--- Begin Exercise materials ---

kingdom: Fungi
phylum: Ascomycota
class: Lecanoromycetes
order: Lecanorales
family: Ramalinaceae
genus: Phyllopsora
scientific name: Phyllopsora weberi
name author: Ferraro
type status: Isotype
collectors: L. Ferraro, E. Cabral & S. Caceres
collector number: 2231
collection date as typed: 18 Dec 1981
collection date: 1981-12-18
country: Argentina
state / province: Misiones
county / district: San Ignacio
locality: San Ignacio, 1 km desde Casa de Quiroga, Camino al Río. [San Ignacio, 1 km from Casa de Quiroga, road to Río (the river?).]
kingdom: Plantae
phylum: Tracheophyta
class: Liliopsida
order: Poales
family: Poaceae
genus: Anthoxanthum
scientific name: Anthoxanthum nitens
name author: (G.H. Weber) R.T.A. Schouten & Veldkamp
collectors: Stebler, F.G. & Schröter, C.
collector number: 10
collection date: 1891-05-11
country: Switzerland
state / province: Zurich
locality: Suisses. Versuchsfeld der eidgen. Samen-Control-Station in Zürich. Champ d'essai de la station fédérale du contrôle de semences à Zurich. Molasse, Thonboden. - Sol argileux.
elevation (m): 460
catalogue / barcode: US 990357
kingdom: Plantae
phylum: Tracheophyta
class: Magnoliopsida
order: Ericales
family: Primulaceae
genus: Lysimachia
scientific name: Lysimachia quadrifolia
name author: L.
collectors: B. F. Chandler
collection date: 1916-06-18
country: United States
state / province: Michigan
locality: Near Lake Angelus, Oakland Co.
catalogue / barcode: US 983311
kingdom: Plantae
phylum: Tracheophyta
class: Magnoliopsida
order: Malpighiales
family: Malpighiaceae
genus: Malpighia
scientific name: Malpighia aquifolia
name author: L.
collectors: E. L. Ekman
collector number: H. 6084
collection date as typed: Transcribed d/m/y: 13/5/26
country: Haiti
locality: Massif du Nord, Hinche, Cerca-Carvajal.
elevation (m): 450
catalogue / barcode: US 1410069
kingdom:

--- End Exercise materials ---

▸ **Your objective**
Swap "collectors" for "collected by" throughout the data above. Reproduce all of the data with nothing else changed.

▸ **Solution to this problem**
kingdom: Fungi
phylum: Ascomycota
class: Lecanoromycetes
order: Lecanorales
family: Ramalinaceae
genus: Phyllopsora
scientific name: Phyllopsora weberi
name author: Ferraro
type status: Isotype
collected by: L. Ferraro, E. Cabral & S. Caceres
collector number: 2231
collection date as typed: 18 Dec 1981
collection date: 1981-12-18
country: Argentina
state / province: Misiones
county / district: San Ignacio
locality: San Ignacio, 1 km desde Casa de Quiroga, Camino al Río. [San Ignacio, 1 km from Casa de Quiroga, road to Río (the river?).]
kingdom: Plantae
phylum: Tracheophyta
class: Liliopsida
order: Poales
family: Poaceae
genus: Anthoxanthum
scientific name: Anthoxanthum nitens
name author: (G.H. Weber) R.T.A. Schouten & Veldkamp
collected by: Stebler, F.G. & Schröter, C.
collector number: 10
collection date: 1891-05-11
country: Switzerland
state / province: Zurich
locality: Suisses. Versuchsfeld der eidgen. Samen-Control-Station in Zürich. Champ d'essai de la station fédérale du contrôle de semences à Zurich. Molasse, Thonboden. - Sol argileux.
elevation (m): 460
catalogue / barcode: US 990357
kingdom: Plantae
phylum: Tracheophyta
class: Magnoliopsida
order: Ericales
family: Primulaceae
genus: Lysimachia
scientific name: Lysimachia quadrifolia
name author: L.
collected by: B. F. Chandler
collection date: 1916-06-18
country: United States
state / province: Michigan
locality: Near Lake Angelus, Oakland Co.
catalogue / barcode: US 983311
kingdom: Plantae
phylum: Tracheophyta
class: Magnoliopsida
order: Malpighiales
family: Malpighiaceae
genus: Malpighia
scientific name: Malpighia aquifolia
name author: L.
collected by: E. L. Ekman
collector number: H. 6084
collection date as typed: Transcribed d/m/y: 13/5/26
country: Haiti
locality: Massif du Nord, Hinche, Cerca-Carvajal.
elevation (m): 450
catalogue / barcode: US 1410069
kingdom:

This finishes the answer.